▸ **EXERCISE OBJECTIVE**
Scan the records below, and wherever a line has the word "what", pull it out.

▸ **DATA**
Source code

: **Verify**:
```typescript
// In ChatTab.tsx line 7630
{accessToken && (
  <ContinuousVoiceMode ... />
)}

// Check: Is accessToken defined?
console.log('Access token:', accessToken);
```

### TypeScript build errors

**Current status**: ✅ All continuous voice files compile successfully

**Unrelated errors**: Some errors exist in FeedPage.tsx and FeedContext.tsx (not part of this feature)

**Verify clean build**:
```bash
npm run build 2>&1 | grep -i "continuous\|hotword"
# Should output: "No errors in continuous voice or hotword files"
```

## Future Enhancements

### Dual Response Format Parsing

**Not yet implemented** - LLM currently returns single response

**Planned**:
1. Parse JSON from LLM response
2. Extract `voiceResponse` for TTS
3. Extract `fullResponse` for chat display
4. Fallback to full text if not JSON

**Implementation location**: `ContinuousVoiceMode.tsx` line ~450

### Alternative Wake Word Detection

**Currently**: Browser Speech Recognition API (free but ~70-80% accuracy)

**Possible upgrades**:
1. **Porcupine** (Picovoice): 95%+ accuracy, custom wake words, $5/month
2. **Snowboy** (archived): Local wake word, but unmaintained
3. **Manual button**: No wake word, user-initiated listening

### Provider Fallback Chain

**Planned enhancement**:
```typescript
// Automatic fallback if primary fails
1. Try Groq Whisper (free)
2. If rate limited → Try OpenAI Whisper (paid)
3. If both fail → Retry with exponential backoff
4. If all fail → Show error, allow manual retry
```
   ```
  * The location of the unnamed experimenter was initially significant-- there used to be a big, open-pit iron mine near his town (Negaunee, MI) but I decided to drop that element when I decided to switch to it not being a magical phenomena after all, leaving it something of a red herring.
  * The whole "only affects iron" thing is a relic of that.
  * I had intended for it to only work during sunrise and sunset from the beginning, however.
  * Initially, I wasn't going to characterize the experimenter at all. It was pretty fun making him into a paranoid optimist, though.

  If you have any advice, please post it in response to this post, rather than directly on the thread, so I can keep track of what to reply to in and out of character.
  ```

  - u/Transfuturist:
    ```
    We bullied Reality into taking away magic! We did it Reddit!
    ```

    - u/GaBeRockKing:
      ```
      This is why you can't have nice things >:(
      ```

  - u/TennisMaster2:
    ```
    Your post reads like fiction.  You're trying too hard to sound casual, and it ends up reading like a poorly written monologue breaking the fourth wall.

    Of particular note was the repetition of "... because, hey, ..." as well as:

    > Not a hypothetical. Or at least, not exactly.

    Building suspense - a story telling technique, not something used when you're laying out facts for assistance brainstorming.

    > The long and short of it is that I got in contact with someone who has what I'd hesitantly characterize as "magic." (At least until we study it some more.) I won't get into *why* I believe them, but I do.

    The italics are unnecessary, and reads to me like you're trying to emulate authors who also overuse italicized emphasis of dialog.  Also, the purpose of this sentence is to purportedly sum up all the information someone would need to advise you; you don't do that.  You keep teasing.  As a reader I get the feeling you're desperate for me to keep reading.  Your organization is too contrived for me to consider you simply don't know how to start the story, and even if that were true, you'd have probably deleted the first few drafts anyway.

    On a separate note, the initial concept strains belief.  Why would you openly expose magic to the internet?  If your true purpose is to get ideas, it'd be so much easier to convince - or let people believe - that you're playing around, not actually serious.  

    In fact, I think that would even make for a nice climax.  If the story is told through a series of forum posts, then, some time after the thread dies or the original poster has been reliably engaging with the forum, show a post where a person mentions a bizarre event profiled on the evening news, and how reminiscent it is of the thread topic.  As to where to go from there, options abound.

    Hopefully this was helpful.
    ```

▸ **OUTPUT OF THE EXERCISE**
  If you have any advice, please post it in response to this post, rather than directly on the thread, so I can keep track of what to reply to in and out of character.
    > The long and short of it is that I got in contact with someone who has what I'd hesitantly characterize as "magic." (At least until we study it some more.) I won't get into *why* I believe them, but I do.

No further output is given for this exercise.